As it moved, Jamie realized what he was looking at. It was no arm that the six-fingered hand was attached to but a tremendous mineral-encrusted worm. The body shrank and stretched like an accordion-style air hose, snaking and grinding its way through the hard surface. Spellbound for a moment, Jamie gawked as the thing tore more of the floor apart.
That fascination ended when the six-fingered hand — which he only now understood to be the creature’s head — twisted back toward him. The meter-wide talons opened, revealing a blood-red maw in the “palm.” Violet tongues splayed outward from the hole and a gaseous breath hit Jamie full in his helmeted face, knocking him backward.
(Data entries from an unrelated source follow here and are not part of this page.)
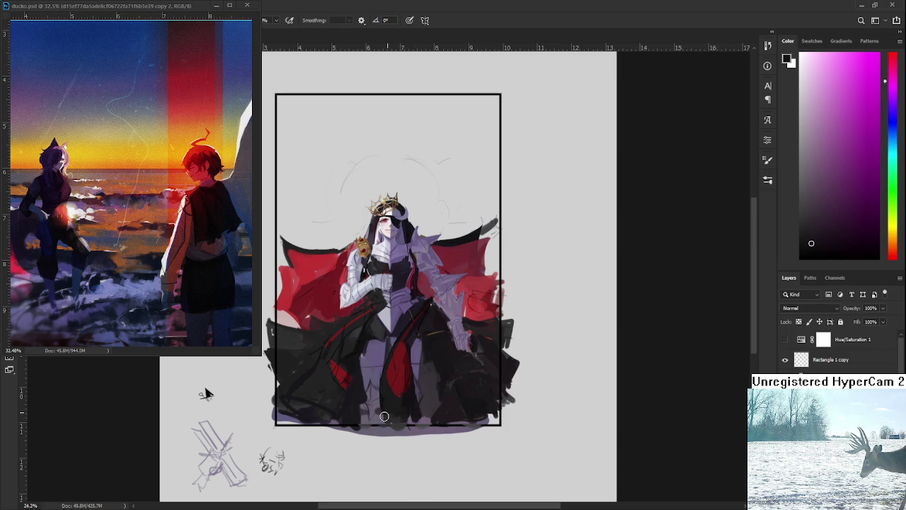
alt+click(426, 362)
alt+click(427, 379)
alt+click(398, 405)
alt+click(406, 399)
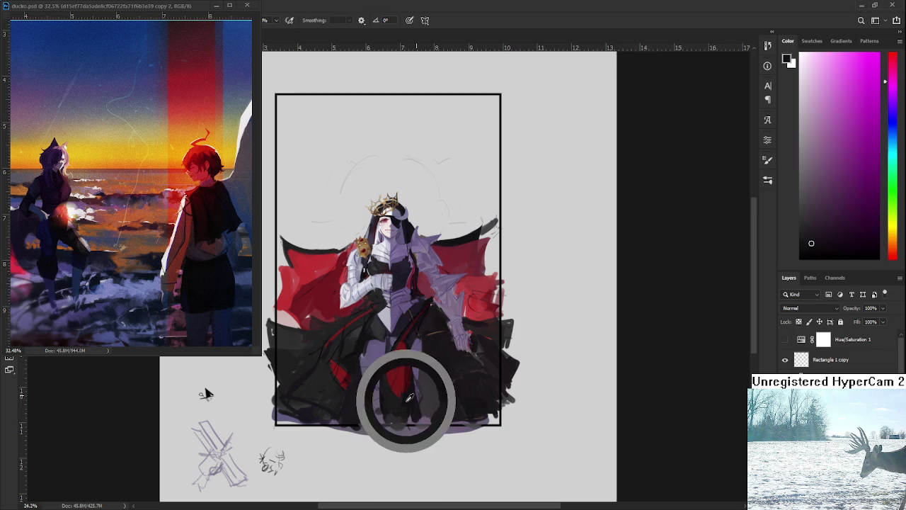
drag(404, 394, 401, 338)
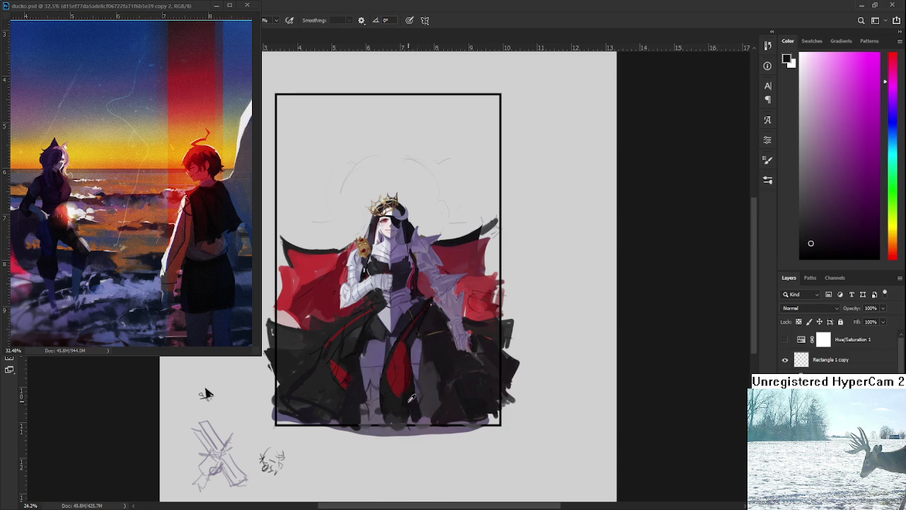
alt+click(415, 354)
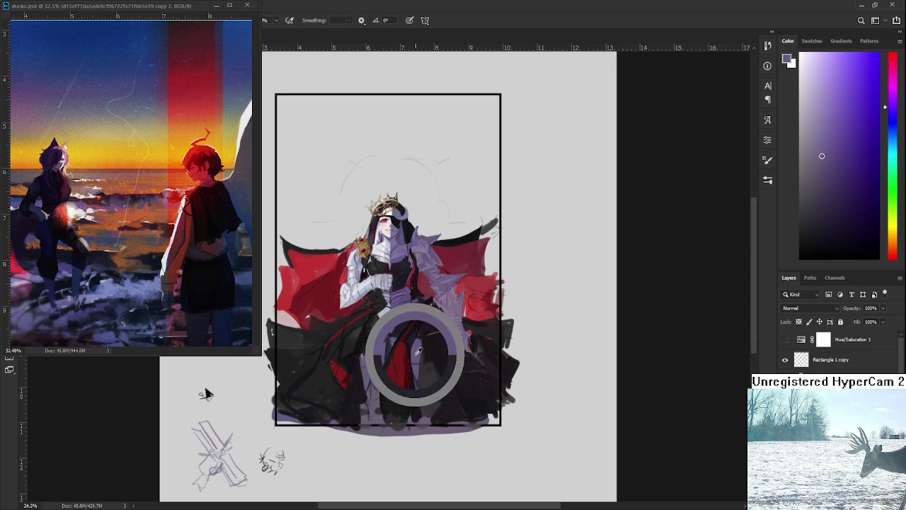
Step: Alternate between purple-grey, light grey and dark robe tones while working the skirt's red panel
alt+click(415, 369)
/> “Yaaahhh!” Jamie turned his stumble into a headlong run. He dashed for the exit to the surface, caring little that his would-be kidnappers had already gone that way.
* * *
We wore the wrong outfits to this dance, Bridget thought in the blackness. The indoor avalanche had left hundreds of kilos of ice on top of her, and while the HardSHEL armor had taken the beating and kept her breathing, the internal armature wasn’t strong enough to free her.
But unlike at Baghu, she’d held on to her rifle — or, rather, the armor had. The eruption from the floor had given her a split second to activate the death-grip feature. Any impact strong enough to separate her from the weapon would be strong enough to take her arm, too.
The weapon could fire from her verbal command, but she didn’t know where it was pointing. This called for a different approach. “Switch sonics,” she ordered. Seeing the confirmation that her rifle switched from impact ordnance, she continued. “Discharge, point-blank!”
Even her armor couldn’t shield her ears from the shrill sound that followed. The sonic discharge was a ranged weapon, but here it was having a different effect. The weapon’s vibrations rattled through her arm and entire body, and the outfit’s exterior set the surrounding icy mass to quaking. Bridget went into motion then, as the crystal mass loosened enough for her to claw in the direction her sensors said was up.
Like a swimmer resurfacing after a plunge, Bridget punched up through material that was momentarily fluid, though not fully liquid. To add to her troubles, the rifle’s functionality had been destroyed by her desperate maneuver, shaken apart by its own sonic vibrations, so she released it and clawed for a handhold amid the chunks of ice. The whole room seemed to be moving now, the ground rent to pieces by the massive creature.